Please locate every line in the data below that contains the word "knee", and copy each of those lines.

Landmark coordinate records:
──────
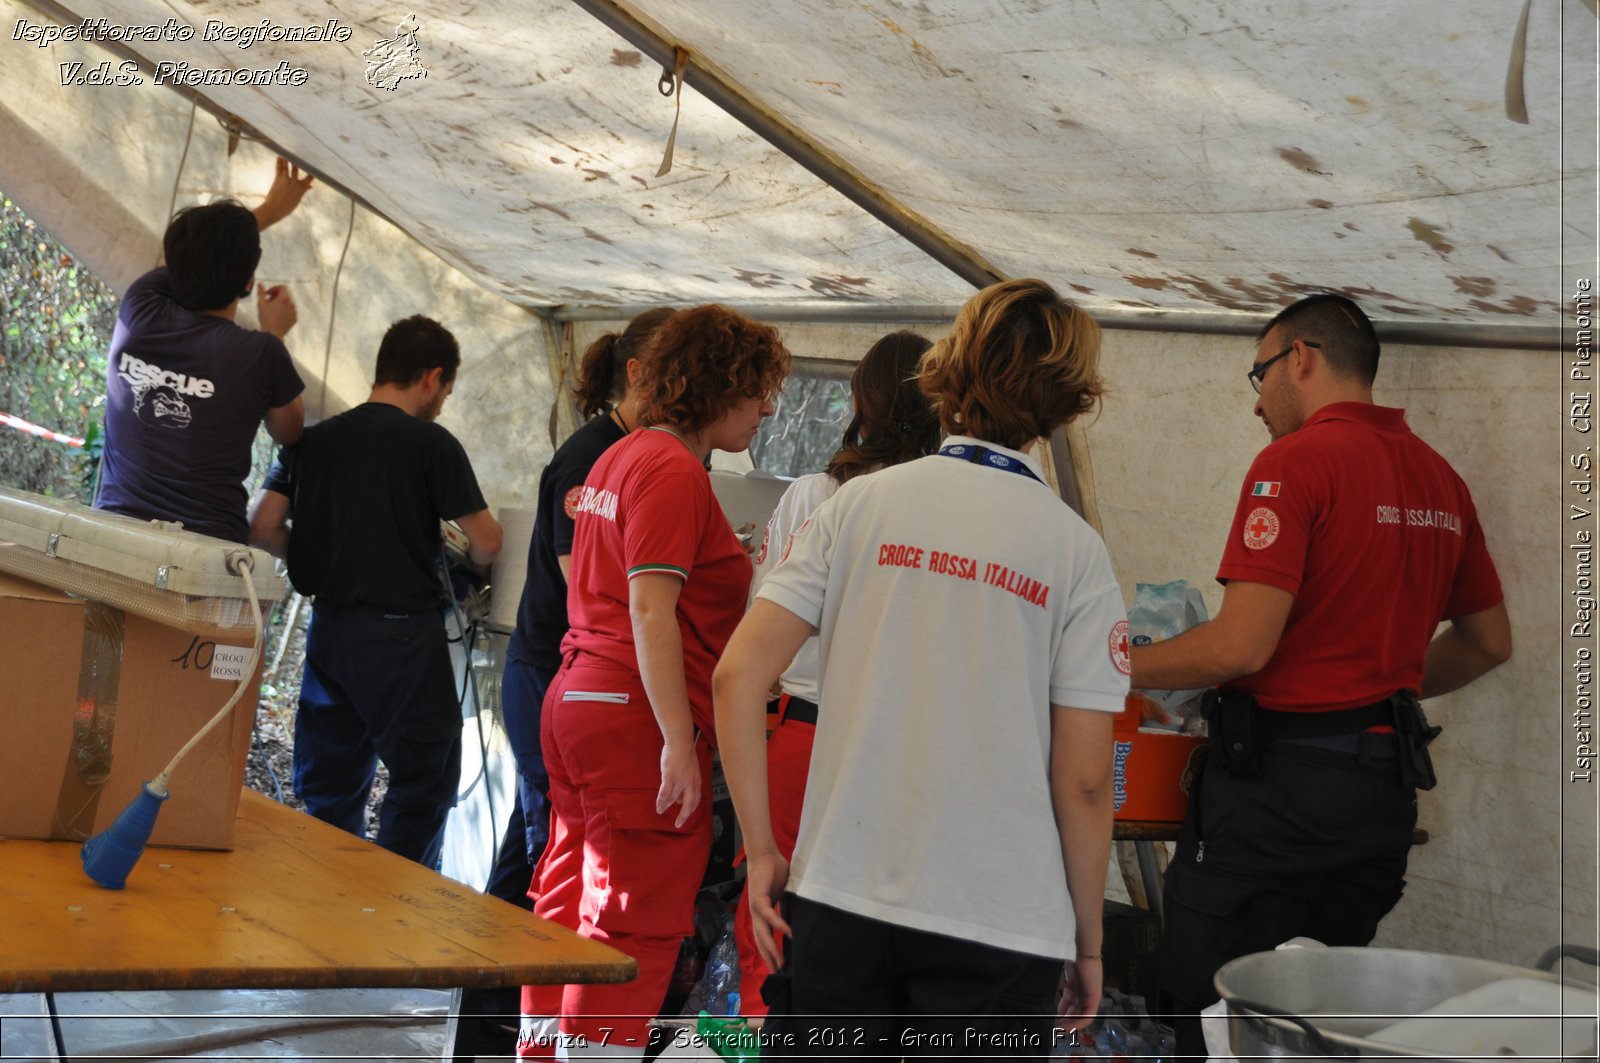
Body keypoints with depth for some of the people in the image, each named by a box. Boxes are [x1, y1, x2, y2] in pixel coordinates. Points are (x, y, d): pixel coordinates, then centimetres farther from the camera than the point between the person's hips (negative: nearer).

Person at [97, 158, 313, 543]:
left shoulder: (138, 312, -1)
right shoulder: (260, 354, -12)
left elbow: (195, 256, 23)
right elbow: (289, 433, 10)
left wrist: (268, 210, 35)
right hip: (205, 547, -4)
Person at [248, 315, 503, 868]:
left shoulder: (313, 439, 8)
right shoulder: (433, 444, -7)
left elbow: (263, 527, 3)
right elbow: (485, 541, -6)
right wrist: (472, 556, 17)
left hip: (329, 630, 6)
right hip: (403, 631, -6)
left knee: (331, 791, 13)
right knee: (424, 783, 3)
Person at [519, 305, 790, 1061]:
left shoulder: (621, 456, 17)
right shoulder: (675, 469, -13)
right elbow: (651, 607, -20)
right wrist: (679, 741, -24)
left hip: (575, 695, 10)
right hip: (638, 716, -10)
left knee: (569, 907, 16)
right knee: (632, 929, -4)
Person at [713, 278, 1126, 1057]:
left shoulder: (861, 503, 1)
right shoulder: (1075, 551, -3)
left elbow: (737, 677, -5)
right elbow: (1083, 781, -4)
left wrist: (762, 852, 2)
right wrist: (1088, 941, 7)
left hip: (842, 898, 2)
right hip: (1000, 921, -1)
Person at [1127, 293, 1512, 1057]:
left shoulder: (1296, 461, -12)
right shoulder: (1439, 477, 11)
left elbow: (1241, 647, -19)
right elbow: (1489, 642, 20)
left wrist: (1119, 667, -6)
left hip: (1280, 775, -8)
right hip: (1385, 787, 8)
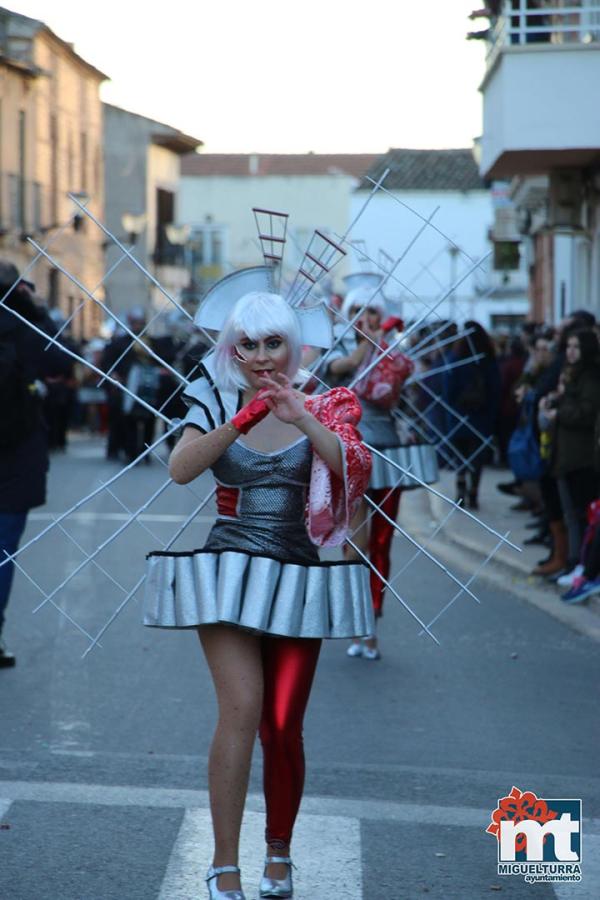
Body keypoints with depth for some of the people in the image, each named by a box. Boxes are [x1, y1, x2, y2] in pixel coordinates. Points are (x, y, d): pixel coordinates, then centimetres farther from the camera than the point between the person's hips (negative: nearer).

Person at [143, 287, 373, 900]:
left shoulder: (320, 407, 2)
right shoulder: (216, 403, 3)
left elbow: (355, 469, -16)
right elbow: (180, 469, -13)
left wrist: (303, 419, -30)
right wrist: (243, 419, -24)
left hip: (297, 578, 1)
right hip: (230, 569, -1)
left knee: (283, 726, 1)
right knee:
──────
[Result]
left knee: (331, 791, 13)
right knee: (424, 783, 3)
left knee: (569, 907, 16)
right knee: (632, 929, -4)
left knee: (283, 726, 1)
right knee:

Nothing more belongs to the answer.